[PARTS OF THE EXERCISE]
1. In the forum post about the emotionally distant husband, what reason did he give for no longer wanting to hold his wife's hand?
2. Carry on the forum post about the emotionally distant husband from the point where it stops.

[PAGE EXCERPT]
# How to deal with agressive and emotionally unavailable husband



## petalhill (Dec 4, 2013)

I have been married to my husband for 15 months, and we have a 12 month old daughter. When I met him, he was romantic and expressed a need for warmth and affection and I really liked how we got on well together and how we lived together once we moved in. He is Colombian and I am British by the way. Just after getting married however, I noticied that he started to withdraw affection, starting with saying he didn't want to hold my hand (saying that my hand sweated alot and it was uncomfortable)- we had always held hands before. He would be less affectionate and never say he loved me unless I initiated it first. Around a month before the birth, I asked him to hold my hand more as I literally was losing balance in the street and needed the support! I realise that it is much harder to be affecionate after the birth of a child, but he just about refuses, except ironically in the bedroom, where he is quite a different person, which just confuses me more (it is very regular, and I feel like the only bonding we actually have)

Also, just after the birth of our daughter, he began to become very unreasonable and show a very worrying temper. . He did not hold my hand during the birth and was very indifferent to my pain and only kissed me on the cheek after. He was cold in the next few days, and I felt alone and rejected. He would complain when I turned on the light at night (small nightlight for minimum interuption to baby) to feed baby, he refused to help with the baby, or change a nappy. He did however do alot of the cooking at the beginning which was a great help, so I have to give him that, it made a very big difference.

[DATASET SECTION]
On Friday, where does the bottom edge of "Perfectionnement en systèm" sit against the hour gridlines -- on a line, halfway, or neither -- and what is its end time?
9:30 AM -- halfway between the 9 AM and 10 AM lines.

[WRITTEN RESPONSES]
1. He said her hand sweated a lot and it was uncomfortable.

2.
When she was 2 weeks old, I needed him to help me lift the buggy down stairs in our apartment as I was still in recovery and he refused and told me to do it myself. I feel that he felt resentful that I was bossing him as he felt as I just needed to rely on him as we don't have family where we live. It turned into a horrible argument and was just one of many, many more. He began to shout at me for no reason, and despite telling him and pleading with him not to do it, he continued, laughing at me whenver I tried to broach the subject of what was going on. He constantly critises me and complains (albeit in a semi-joking way) that I do not do more cooking, housework even though I am currently the breadwinner as his business is just starting up (I work at home) and I mind the baby the majority of the time. . People are starting to comment on how little attention he gives me to him, and one of his close friends confided in me that she was not sure if he actually loved me.

I expect that our cultural differences are a big part of this, his sisters have readily admitted that their culture is in their words " sexist" compared to Europe, and my husband had communication difficulties as a child and his sisters have said that he has always had a temper and found it hard to relate to many people. 

He also hardly never answers my calls, even if he is out with the baby and I make a point of only calling if necessary.

On my side, I am not the best communicator and can tend to sulk before coming out what is wrong with me. I am also from a family that is calm and logical where we never shouted at each other and I find it practially impossible to just stand my ground when someone crosses it, and just put my foot down and say "enough is enough", though I really want to do it now! I don't believe that is the best strategy either, and I am attending couple counselling on my own to learn skills, thopugh they really want to bring in my husband. However, when I try to talk about it, or about anything, he starts to laugh, talks over me, walks out of the room, while acting as if he is listening. However, he actually refuses to listen and this really feels like he is controlling me. cannot express any feelings if I am having a bad day with the baby or just in general, as he gets angry and in front of the baby which I hate. When I tell him to stop in a calm and firm way, he just shouts more and walks away. It is a bit scary tbh

He has good points of course, he loves our daughter and is very good with her and has increasingly started to do things with her, something which is a great comfort to have, and he can be very helpful if she is crying, or upset, coming up with practical ideas. I am also aware that he is not a "bad person", rather is just acting pretty unacceptably, just as much as I am not blameless in our problems in our marriage. He is ironically quite laid back and does not lose his temper with other people, though he is controlling and needs to always lead the conversation, otherwise, he tends to not participate.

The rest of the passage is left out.